Sementara itu, Komisi Perlindungan Anak Indonesia (KPAI) mencatat, di sepanjang tahun 2021 saja, terjadi sebanyak 17 kasus kekerasan di dunia pendidikan yang melibatkan peserta didik dan tenaga pendidik. Kasus terbanyak adalah tawuran pelajar (10 kasus), disusul kasus perundungan (6 kasus), dan kekerasan berbasis SARA (1 kasus).
Lewat berbagai kegiatan peningkatan kapasitas serta dukungan dari guru seperti Suriyati selama ini, Wildan berharap lingkungannya bisa nerima dia dengan segala kekurangan yang ia miliki. “Kekurangan ada karena kita adalah manusia yang saling membutuhkan satu sama lain. Di sini aku ingin berkontribusi bersama CREATE untuk menyadarkan masyarakat sekitar tentang kesetaraan gender, keberagaman, dan toleransi,” tuturnya.

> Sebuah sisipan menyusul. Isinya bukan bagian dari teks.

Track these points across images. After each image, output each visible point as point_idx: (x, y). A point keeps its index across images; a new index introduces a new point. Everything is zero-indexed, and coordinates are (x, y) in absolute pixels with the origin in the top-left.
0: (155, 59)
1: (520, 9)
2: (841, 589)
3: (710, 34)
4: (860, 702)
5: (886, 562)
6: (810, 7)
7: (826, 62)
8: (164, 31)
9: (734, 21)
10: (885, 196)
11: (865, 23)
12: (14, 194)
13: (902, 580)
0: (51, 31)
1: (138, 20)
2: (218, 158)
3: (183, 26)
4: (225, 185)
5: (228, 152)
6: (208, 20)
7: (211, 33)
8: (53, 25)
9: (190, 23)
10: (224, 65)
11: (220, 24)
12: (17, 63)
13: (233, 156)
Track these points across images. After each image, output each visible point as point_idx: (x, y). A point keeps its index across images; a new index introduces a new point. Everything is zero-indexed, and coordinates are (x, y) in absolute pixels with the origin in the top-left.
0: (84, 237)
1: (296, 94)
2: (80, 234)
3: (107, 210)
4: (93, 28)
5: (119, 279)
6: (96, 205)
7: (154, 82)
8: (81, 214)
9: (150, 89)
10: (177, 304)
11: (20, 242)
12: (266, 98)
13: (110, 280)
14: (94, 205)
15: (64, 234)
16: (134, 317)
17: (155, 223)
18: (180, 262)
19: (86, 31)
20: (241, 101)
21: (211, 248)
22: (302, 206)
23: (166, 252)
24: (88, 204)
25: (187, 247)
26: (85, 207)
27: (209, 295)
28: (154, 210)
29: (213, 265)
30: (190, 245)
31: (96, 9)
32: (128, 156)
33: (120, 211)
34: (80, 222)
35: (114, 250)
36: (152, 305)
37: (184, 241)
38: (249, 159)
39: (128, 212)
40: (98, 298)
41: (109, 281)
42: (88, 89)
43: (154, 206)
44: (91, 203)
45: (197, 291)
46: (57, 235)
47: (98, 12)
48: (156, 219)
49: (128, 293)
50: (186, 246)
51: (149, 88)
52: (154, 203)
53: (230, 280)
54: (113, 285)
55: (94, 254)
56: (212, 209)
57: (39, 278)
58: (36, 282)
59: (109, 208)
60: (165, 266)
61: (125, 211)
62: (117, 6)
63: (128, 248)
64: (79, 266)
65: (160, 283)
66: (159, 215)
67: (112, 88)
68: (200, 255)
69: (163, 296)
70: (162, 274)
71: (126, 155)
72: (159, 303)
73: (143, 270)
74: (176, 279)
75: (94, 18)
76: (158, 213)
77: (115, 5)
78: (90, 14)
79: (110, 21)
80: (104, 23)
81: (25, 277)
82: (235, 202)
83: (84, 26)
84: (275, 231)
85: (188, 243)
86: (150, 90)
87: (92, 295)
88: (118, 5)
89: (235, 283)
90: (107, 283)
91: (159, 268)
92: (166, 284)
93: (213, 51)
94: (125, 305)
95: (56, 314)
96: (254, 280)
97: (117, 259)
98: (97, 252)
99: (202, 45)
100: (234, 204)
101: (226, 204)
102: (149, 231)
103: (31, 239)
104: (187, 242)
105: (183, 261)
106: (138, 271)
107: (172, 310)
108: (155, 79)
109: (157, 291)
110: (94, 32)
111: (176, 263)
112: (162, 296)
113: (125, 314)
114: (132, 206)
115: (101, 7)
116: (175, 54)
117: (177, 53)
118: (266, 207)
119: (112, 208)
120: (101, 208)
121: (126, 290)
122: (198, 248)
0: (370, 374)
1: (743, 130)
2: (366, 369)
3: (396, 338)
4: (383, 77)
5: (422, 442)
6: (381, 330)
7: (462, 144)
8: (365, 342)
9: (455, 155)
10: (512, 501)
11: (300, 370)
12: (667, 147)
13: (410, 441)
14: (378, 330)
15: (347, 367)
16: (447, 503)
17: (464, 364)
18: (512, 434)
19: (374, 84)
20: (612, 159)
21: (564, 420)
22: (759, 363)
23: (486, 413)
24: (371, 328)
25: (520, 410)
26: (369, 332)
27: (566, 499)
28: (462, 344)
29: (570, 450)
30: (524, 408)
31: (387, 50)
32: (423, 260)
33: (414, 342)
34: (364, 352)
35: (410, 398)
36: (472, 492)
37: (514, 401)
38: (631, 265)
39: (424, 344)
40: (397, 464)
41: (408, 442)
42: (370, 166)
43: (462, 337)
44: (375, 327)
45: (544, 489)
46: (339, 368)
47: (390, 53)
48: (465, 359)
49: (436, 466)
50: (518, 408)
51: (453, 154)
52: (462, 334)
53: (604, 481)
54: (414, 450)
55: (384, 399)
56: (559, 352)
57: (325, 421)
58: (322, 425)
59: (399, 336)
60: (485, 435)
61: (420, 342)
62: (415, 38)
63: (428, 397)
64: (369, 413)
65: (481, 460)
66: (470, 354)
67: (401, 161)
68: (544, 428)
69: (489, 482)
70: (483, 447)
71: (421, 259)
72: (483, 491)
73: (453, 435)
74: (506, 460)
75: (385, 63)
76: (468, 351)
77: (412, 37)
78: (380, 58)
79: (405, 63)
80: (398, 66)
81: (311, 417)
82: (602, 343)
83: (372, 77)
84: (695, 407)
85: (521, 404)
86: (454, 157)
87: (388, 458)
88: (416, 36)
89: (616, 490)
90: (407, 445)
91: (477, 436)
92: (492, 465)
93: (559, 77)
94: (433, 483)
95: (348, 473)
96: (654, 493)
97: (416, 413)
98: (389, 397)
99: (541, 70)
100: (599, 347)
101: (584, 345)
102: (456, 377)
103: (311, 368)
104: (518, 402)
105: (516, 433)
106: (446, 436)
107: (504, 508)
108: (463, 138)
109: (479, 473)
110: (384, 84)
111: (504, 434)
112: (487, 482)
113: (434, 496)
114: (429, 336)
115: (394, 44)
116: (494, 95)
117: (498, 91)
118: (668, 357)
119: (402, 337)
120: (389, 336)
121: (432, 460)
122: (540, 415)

*Konsorsium CREATE merupakan inisiasi Yayasan Hivos yang terinspirasi oleh nilai-nilai humanis bekerja sama dengan Rombak Media, Perkumpulan Pamflet Generasi, Lembaga Advokasi dan Pendidikan Anak Rakyat (LAPAR), Youth Interfaith Forum on Sexuality (YIFOS), dan Center for Marginalized Communities Studies (CMARs), dengan dukungan dari The United States Agency for International Development. Konsorsium CREATE bersama-sama membuat program yang bertujuan untuk meningkatkan keberagaman dan toleransi di kalangan siswa. CREATE mengadopsi pendekatan berbasis seni dan budaya yang inovatif sebagai titik masuk mempromosikan toleransi dan keberagaman di tingkat sekolah menengah.